To increase datacenter utilization, data processing jobs are increasingly being deployed on transient resources temporarily borrowed from latency-critical jobs. However, these transient resources must be evicted whenever latency-critical jobs require them again. Resource evictions often lead to cascading recomputations that substantially degrade job performance.
Pado[1] is an optimization technique that reduces the number of recomputations triggered by eviction of transient resources. Specifically, Pado uses a placement algorithm for selectively retaining intermediate results on reserved resources that are not evicted.
Nemo provides an optimization policy interface that makes it easy for users to employ techniques like Pado to improve application performance. To demonstrate the flexibility of Nemo, we have developed and evaluated PadoPolicy. We summarize preliminary evaluation results as follows.

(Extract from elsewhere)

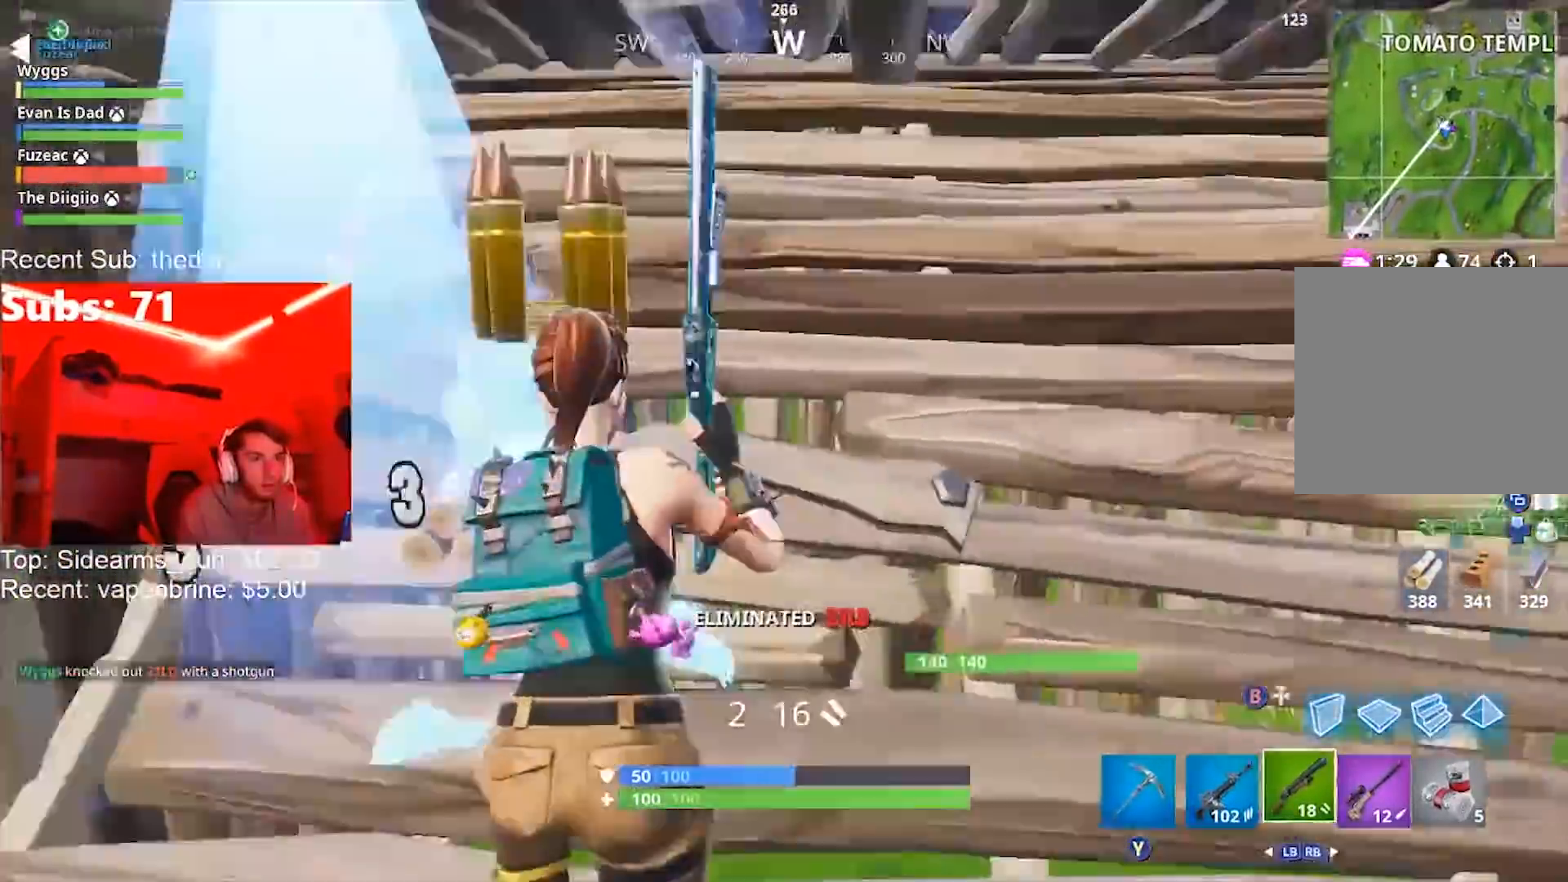
{"buttons": [], "left_stick": "down-right", "right_stick": "right", "events": [[167, "right_stick", "down-right"], [200, "left_stick", "down-right"], [300, "right_stick", "center"], [500, "right_stick", "right"]]}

Spark was not able to complete the job even after running for 120 minutes, because it was stuck repeatedly recomputing intermediate results that are lost due to eviction. In contrast, Nemo completed in 18 minutes by selectively retaining intermediate results on reserved nodes using the Pado technique. This 6.7X speedup validates the flexibility of Nemo.
[1] Youngseok Yang, Geon-Woo Kim, Won Wook Song, Yunseong Lee, Andrew Chung, Zhengping Qian, Brian Cho, and Byung-Gon Chun. 2017. Pado: A Data Processing Engine for Harnessing Transient Resources in Datacenters. In Proceedings of the Twelfth European Conference on Computer Systems (EuroSys '17).
[2] Yahoo! Music User Ratings of Songs with Artist, Album, and Genre Meta Information, v. 1.0. https://webscope. sandbox.yahoo.com/catalog.php?datatype=r.